Ramazan Yesergepov (Рамазан Есіргепов, Ramazan Esirgepov, رامازان ەسٸرگەپوۆ; Рамазан Тахтарович Есергепов, Ramazan Takhtarovich Yesergepov) is a Kazakhstani journalist, whose 2009 arrest led to international concerns about the freedom of the media in Kazakhstan. Prior to his arrest he was the editor of Alma-Ata Info.

==Personal life==
Yesergepov is married to Raushan Yesergepova.

==Career==
Yesergepov founded Alma-Ata Info in 2005. In 2006, the newspaper was charged under Administrative Code Article 342 for alleged violations of the law on mass media; namely, the Almaty City Council claimed that the newspaper had changed its thematic focus but failed to register the change with the government. The newspaper faced a maximum fine of T206,000 (roughly US$1600). Yesergepov believed the real reason for the charges was retaliation for articles criticising the authorities.

In November 2008, Yesergepov published a piece entitled "Who Rules the Country: President or National Security Committee?", featuring private correspondence from the chief of the Jambyl Regional Department of the National Security Committee. The NSC then listed the document as classified information, and ordered Yesergepov to reveal his sources. Around the same time, Yesergepov suffered an infarction and went to obtain medical care; due to his hospitalisation, he did not attend an interrogation as ordered, even after his release from hospital.

==Arrest and imprisonment==
On 6 January 2009, officers of the NSC's Jambyl department detained Yesergepov on charges of "unlawful compilation and proliferation of information containing state secrets" and "abuse of position". The initial charges were brought under Penal Code Article 172 Part 2, carrying a maximum sentence of three years. However, the Taraz District Court #2 then decided to charge Yesergepov under Part 4 of the same article instead, meaning that he could face up to eight years in prison. In August 2009 he was sentenced to three years in prison; the Supreme Court rejected an appeal to investigate the legality of the decision. Yesergepov's case returned to the Taraz court, which upheld the original sentence in October 2009.

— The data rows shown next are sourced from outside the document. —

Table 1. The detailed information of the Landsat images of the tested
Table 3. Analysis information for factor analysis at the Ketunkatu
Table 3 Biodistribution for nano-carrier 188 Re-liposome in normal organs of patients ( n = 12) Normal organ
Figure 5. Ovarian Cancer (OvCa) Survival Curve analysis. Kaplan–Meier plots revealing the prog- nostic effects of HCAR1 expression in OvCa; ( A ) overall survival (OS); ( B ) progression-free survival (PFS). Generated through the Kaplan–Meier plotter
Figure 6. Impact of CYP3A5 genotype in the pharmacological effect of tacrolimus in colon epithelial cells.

Yesergepov was imprisoned at Taraz Standard Regime Penal Colony #158/2. He applied for parole in January 2010; when that request was denied, he requested transfer to a lesser-security colony-settlement instead, which was also refused. On 30 June 2010, he announced his intention to go on hunger strike. His hunger strike lasted until 11 July. Two days later, his next request for parole was also denied. At the end of that month, his wife delivered an appeal from her husband to Viktoriya Tiuneleva of the NGO Kazakhstani Bureau for Human Rights, to be forwarded to the United Nations Human Rights Council. In September 2010, another application of Yesergepov's for transfer to a colony-settlement was denied.

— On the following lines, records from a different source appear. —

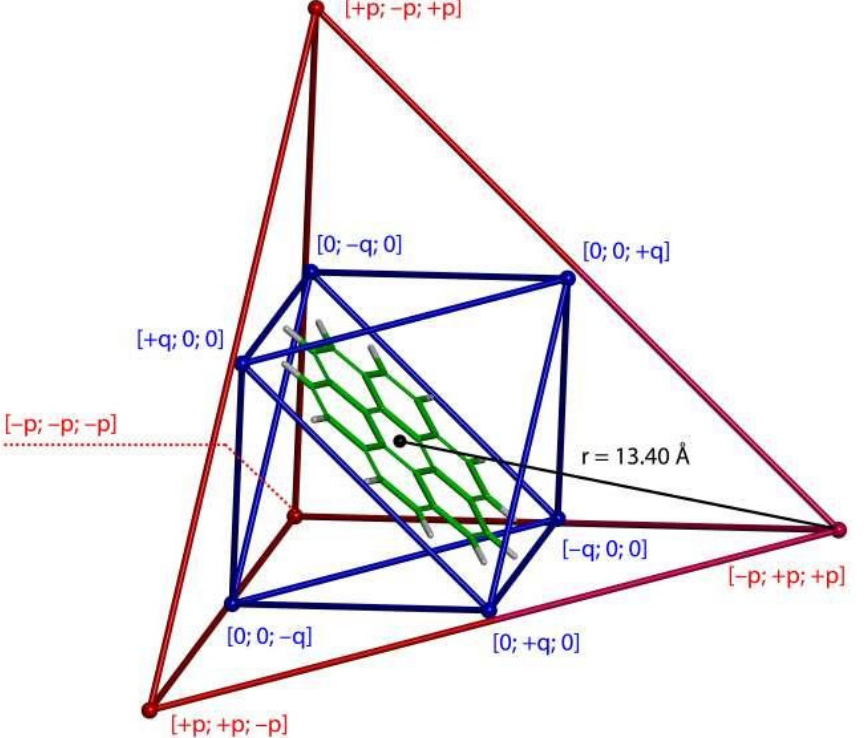
Figure 3. A schematic representation of the topology of a complex formed between one coronene molecule and the cage compound from reference [14]. This visualization uses the corresponding XRD geometry (CCSD refcode TOSQIE) and shows only the (Fe +2 ) 4 (Ni +2 ) 6 part of the cage, with coronene placed in the middle of it. The tetrahedral arrangement of Fe +2 centers is depicted in red ( p = r × 3/3, where r is the distance between the center of the cage and any of its Fe +2 vertices; Fe +2 positions are visualized as small red balls). The octahedral arrangement of Ni +2 centers is depicted in blue ( q = c × p , where c is a constant that describes the departure of Ni from the surrounding wall; in the present case c = 0.9448; Ni +2 positions are visualized as small blue balls).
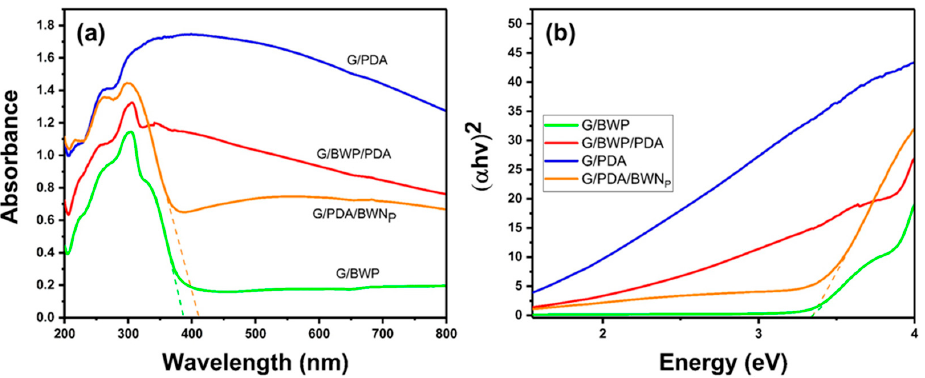
Figure 6. ( a ) Diffuse reflection spectra (DRS) ( b ) Tauc plot of G/BWP, G/BWP/PDA, G/PDA, and G/PDA/BWN P .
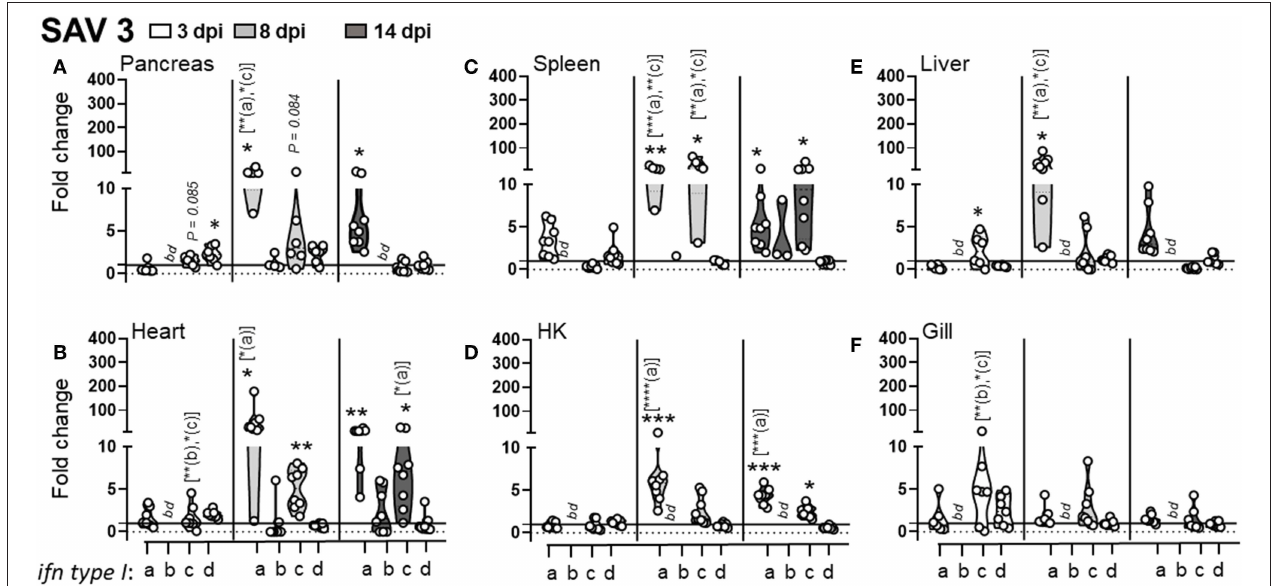
FIGURE 5 | SAV3 infection elicit predominant type I IFNa and IFNc responses. Pre-smolt Atlantic salmon were intra peritoneal (i.p) injected with 100 µ l SAV3 (1 × 10 5 TCID 50 ) or PBS and samples were collected at 3, 8, and 14 days post infection. Fold change of type I IFNa; IFNb: IFNc and IFNd in different tissues; (A) pancreas, (B) heart, (C) spleen, (D) head-kidney (HK), (E) liver, and (F) gill at different times post challenge [ n ǫ (7;8)] relative to the control groups from the same time point ( n ǫ 4) is shown. Each dot represents an individual fish and the line intersecting the y-axis at 1 represents the unstimulated control that the fold change of the treatments is in relation to. Asterisks above each violin plot indicates the strength of significance compared to PBS injected controls, and letters above each violin represent statistical differences among the different time points for each individual gene ( a = 3 dpi; b = 8 dpi; and c = 14 dpi), bd , below detection, * p < 0.05, ** p < 0.01, *** p = 0.0001, **** p < 0.0001. Primer sequences that are conserved for IFNa1 and IFNa2, for all IFNb and all IFNc subtypes were used ( 19).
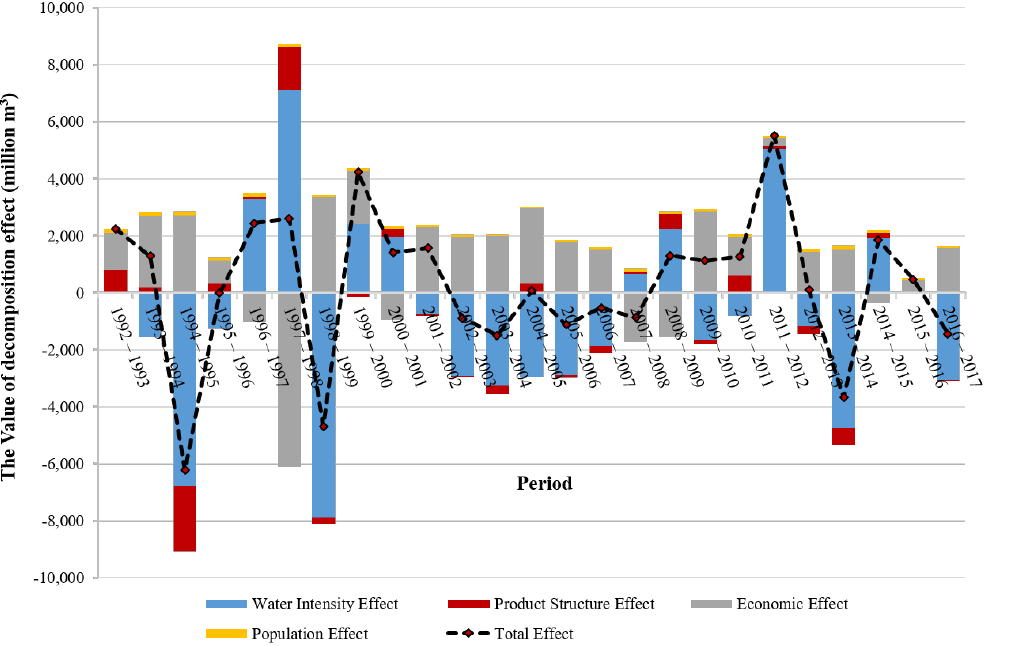
Figure 4. The change trend of grain virtual water trade (VWT) logarithmic mean divisia index (LMDI) decomposition effect.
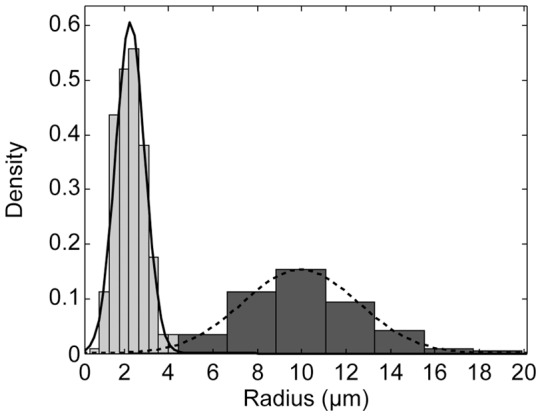
Size distribution of giant unilamellar vesicles (GUVs) and intact hierarchical unilamellar vesicles (HUVs).The size distribution of the GUVs is shown in light gray. The size distribution of the HUVs is shown in dark gray. Lines represent normal fits with mean 2.3 μm and standard deviation 0.7 μm (solid line) and mean 9.9 μm and standard deviation 2.6 μm (dashed line).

==Response to imprisonment==
The case against Yesergepov led to condemnation by Kazakhstani opposition party Azat, which called his arrest an attempt to intimidate journalists. Local newspaper Adil Soz stated that Yesergepov did not receive a public trial, violating Criminal Procedural Code Article 17. A number of international organisations also condemned the matter. The Organization for Security and Co-operation in Europe, to which Kazakhstan had submitted a bid for chairmanship, stated that Yesergepov's imprisonment "violated international standards and Kazakhstan's commitments on media freedom", and sent a letter of protest to the Kazakhstani government. The New York-based Committee to Protect Journalists accused Kazakhstan's government of undermining the OSCE through human rights violation at home; Ministry of Foreign Affairs spokesman Ilyas Omarov stated in response that no OSCE member state had complained to his ministry over the matter, and that Kazakhstan had a "healthy media environment" run primarily by private companies rather than state bodies. Human Rights Watch also pointed to the case as an example of Kazakhstan's "chilling environment for freedom of expression.

==Release and Later Life==
Yesergepov was released on January 6, 2012, upon completion of his sentence. In May of 2017, he was stabbed by unknown assailants, which he claimed was related to his work. He has since moved out of Kazakhstan and settled in Europe.